What you will do >>
**a.** In the court transcript, rewrite the passage between "Thereafter counsel for" and "be well taken.", inclusive, putting "new trial" in place of "mistrial".
**b.** Extend the courtroom transcript past its final line.

Reading text >>
Mr. Doherty: As an officer of this Court, are you accusing me of manufacturing something, your Honor? I will take exception.

The Court: Objection sustained. You are instructed not to pursue that line of interrogation.”

Thereafter counsel for the defendant, out of the presence of the jury, offered to prove that in the presence of an investigator from the public defender’s office the witness assigned as his reason for refusing to talk to defense counsel the fact that he did not want to get mixed up in the two stories — “between what he tells me now and what he expects to testify tomorrow on the witness stand.” The court denied the offer of proof, saying: “I will tell you right now that if you attempt to prove that kind of stuff in this courtroom, it will be denied; and if you want to make a motion, I will declare a mistrial and I will direct the Public Defender not to send you to my courtroom again. * * * The offer of proof will be denied. If you want a mistrial ?—

“Mr. Kallick: In view of his statements, your Honor, I believe that your statement about a mistrial might be well taken.

Supplied data >>
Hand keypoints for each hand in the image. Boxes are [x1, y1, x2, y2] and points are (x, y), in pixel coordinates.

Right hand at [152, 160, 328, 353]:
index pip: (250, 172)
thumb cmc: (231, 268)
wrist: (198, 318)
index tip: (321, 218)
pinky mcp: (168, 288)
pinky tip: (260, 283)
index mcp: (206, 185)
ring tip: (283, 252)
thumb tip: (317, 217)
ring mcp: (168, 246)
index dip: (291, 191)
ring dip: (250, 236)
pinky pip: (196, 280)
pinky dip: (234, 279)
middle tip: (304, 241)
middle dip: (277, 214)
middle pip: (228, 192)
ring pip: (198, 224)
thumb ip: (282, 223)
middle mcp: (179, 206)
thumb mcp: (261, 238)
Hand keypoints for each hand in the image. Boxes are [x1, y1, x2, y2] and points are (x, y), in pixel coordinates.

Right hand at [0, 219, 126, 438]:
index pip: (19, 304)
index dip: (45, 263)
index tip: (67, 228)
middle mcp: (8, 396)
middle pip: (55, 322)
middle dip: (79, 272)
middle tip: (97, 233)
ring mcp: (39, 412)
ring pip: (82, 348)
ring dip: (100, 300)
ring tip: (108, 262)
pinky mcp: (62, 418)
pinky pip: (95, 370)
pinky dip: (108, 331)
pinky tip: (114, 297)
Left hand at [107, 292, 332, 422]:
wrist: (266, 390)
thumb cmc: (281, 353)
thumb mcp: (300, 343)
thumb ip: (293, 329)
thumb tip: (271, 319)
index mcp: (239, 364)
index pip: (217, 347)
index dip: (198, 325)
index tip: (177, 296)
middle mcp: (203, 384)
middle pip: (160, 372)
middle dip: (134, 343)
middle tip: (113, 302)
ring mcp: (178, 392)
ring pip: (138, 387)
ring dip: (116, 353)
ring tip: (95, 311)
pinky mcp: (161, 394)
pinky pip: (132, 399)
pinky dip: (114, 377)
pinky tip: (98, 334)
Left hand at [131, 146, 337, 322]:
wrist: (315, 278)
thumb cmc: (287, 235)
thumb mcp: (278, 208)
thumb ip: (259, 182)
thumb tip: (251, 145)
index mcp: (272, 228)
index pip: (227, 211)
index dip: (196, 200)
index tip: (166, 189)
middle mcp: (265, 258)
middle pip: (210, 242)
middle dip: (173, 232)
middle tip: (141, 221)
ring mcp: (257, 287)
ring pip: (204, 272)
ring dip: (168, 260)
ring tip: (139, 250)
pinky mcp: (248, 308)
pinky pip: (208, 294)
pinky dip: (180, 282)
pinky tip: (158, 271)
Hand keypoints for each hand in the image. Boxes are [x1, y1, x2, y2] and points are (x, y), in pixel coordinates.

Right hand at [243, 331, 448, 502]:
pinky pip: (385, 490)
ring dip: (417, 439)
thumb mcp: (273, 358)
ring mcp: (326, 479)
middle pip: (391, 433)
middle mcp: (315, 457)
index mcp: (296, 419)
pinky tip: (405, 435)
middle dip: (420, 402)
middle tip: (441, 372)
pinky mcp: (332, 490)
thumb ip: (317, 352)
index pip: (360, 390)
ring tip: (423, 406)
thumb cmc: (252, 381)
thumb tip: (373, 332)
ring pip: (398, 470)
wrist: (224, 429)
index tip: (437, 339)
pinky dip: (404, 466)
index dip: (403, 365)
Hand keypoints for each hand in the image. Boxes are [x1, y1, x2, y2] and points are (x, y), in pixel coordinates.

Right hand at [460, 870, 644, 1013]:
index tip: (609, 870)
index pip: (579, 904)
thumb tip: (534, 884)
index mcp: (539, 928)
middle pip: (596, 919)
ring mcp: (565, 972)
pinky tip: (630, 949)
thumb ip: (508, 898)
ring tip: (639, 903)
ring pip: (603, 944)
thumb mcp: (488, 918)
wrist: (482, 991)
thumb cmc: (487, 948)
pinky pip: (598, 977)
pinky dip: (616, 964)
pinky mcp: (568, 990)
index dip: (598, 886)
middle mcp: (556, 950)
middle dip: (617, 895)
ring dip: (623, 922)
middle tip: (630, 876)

Written responses >>
**a.**
Thereafter counsel for the defendant, out of the presence of the jury, offered to prove that in the presence of an investigator from the public defender’s office the witness assigned as his reason for refusing to talk to defense counsel the fact that he did not want to get mixed up in the two stories — “between what he tells me now and what he expects to testify tomorrow on the witness stand.” The court denied the offer of proof, saying: “I will tell you right now that if you attempt to prove that kind of stuff in this courtroom, it will be denied; and if you want to make a motion, I will declare a new trial and I will direct the Public Defender not to send you to my courtroom again. * * * The offer of proof will be denied. If you want a new trial ?—

“Mr. Kallick: In view of his statements, your Honor, I believe that your statement about a new trial might be well taken.

**b.**
The Court: All right, a mistrial will be declared.” There is no question but that the defendant had been placed in jeopardy upon the first trial. (O’Donnell v. People, 224 Ill. 218; People v. Watson, 394 Ill. 177.) It does not, however, follow automatically that his constitutional *348rights were violated by the second trial. Under a wide variety of circumstances the discharge of a jury after the trial has commenced has been held not to give rise to a claim of double jeopardy. (See cases cited, Himmelfarb v. United States, (C.A. 9) 175 F.2d 924.) The varying circumstances that will justify a mistrial without giving rise to double jeopardy have frequently been generalized in the expression that a court has authority to discharge a jury “whenever in the court’s opinion there is manifest necessity for such act or the ends of public justice would otherwise be defeated, * * *.” (People v. Touhy, 361 Ill. 332, 344; People v. Simos, 345 Ill. 226, 231; People v. Peplos, 340 Ill. 27.) These decisions hold also that the ruling of the trial court is not subject to review in the absence of an abuse of discretion.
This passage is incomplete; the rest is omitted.